● **Extrait à lire**:

========================================================================

Carnets du diplo
Gaza, la pire situation
humanitaire depuis 1967
Alain Gresh
6 mars 2008
« La paix, c’est la guerre », tel était un des slogans de la
dictature décrite par George Orwell dans son roman 1984.
Quelques mois après
le sommet « de la paix » d’Annapolis, c’est la guerre qui
prévaut à Gaza, avec un lot inimaginable de souffrances pour les
populations civiles. La « communauté internationale » reste
pourtant inactive.
Huit organisations humanitaires lancent un appel adressé
notamment aux gouvernements européens pour leur demander de
prendre les mesures nécessaires pour alléger les souffrances des
Palestiniens, mais aussi de dialoguer avec toutes les parties, y
compris le Hamas. Voici le texte du communiqué des organisations
françaises :
« La situation humanitaire dans la Bande de Gaza n’a
jamais été aussi grave depuis le début de l’occupation
israélienne en 1967, selon un nouveau rapport publié aujourd’hui
(6 mars) par une coalition d’ONG comprenant Oxfam
Grande-Bretagne, Amnesty International UK, CARE UK, Médecins du
Monde UK, Save the Children UK, CAFOD et Trocaire. »

========================================================================

● **Données fournies**:
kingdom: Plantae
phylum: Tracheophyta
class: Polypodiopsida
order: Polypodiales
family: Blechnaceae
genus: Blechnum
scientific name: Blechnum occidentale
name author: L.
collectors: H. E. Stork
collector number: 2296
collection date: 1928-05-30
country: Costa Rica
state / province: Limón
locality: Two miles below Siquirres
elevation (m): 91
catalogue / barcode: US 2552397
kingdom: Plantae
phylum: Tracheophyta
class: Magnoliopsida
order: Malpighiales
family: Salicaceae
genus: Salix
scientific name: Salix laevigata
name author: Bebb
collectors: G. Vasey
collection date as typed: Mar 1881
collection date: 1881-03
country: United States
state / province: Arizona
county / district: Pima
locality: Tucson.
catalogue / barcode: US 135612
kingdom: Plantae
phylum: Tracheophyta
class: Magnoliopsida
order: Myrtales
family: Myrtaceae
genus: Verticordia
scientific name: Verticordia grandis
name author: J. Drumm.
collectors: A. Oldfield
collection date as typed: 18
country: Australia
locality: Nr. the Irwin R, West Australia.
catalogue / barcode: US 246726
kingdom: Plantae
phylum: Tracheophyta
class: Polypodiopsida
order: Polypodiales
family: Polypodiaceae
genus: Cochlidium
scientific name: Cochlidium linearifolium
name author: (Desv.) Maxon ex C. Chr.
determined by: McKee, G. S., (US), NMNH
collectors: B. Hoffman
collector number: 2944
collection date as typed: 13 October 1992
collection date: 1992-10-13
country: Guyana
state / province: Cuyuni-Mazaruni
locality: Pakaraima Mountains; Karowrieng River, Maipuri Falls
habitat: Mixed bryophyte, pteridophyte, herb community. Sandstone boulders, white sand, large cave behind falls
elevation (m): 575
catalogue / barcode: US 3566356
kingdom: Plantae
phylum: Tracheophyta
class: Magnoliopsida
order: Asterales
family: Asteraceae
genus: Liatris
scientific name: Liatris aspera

========================================================================

● **Consigne écrite 1**:
Indiquez si chacune des affirmations suivantes concorde avec l'extrait sur Gaza. Répondez par oui ou par non et citez mot pour mot les termes décisifs de l'extrait.
(a) Le texte est daté du 6 mars 2008.
(b) L'appel des huit organisations humanitaires s'adresse uniquement au gouvernement israélien.
(c) La coalition d'ONG à l'origine du rapport comprend Amnesty International UK.
● **Consigne écrite 2**: Recopiez fidèlement le passage de l'extrait sur Gaza qui commence aux mots « Quelques mois après » et s'arrête après « pourtant inactive. ».
● **Consigne écrite 3**: Poursuivez l'extrait sur Gaza à partir de sa dernière phrase.
Le matériel fourni provient d'une autre source.

● **Résultat final 1**:
(a) Oui : « 6 mars 2008 ».
(b) Non : « adressé notamment aux gouvernements européens ».
(c) Oui : « Amnesty International UK ».

● **Résultat final 2**:
Quelques mois après
le sommet « de la paix » d’Annapolis, c’est la guerre qui
prévaut à Gaza, avec un lot inimaginable de souffrances pour les
populations civiles. La « communauté internationale » reste
pourtant inactive.

● **Résultat final 3**:
« Le rapport « Bande
de Gaza : une implosion humanitaire » avertit que le blocus
de Gaza pratiqué par Israël constitue une punition collective
pour la population civile gazaouie, soit 1,5 millions de
personnes, et conclut que la politique de blocus du gouvernement
israélien est inacceptable, illégale, et échoue à garantir la
sécurité des Palestiniens comme celle des Israéliens. Ce rapport
appelle la communauté internationale à définir une nouvelle
stratégie pour Gaza. »
« Les ONG françaises Oxfam France - Agir ici, Amnesty
International France et Médecins du Monde - souscrivent aux
analyses et recommandations formulées dans ce rapport et en
appellent au gouvernement français afin qu’il engage des actes
concrets en faveur des habitants de Gaza. »
« A Gaza, la pauvreté et le chômage ne cessent de croître,
les hôpitaux sont confrontés à des coupures de courant qui
atteignent 12h par jour, les systèmes de distribution d’eau et
de traitement des eaux usées sont au bord de l’effondrement.
L’augmentation de la violence et de la misère humaine le
week-end dernier illustre l’urgence de la situation. »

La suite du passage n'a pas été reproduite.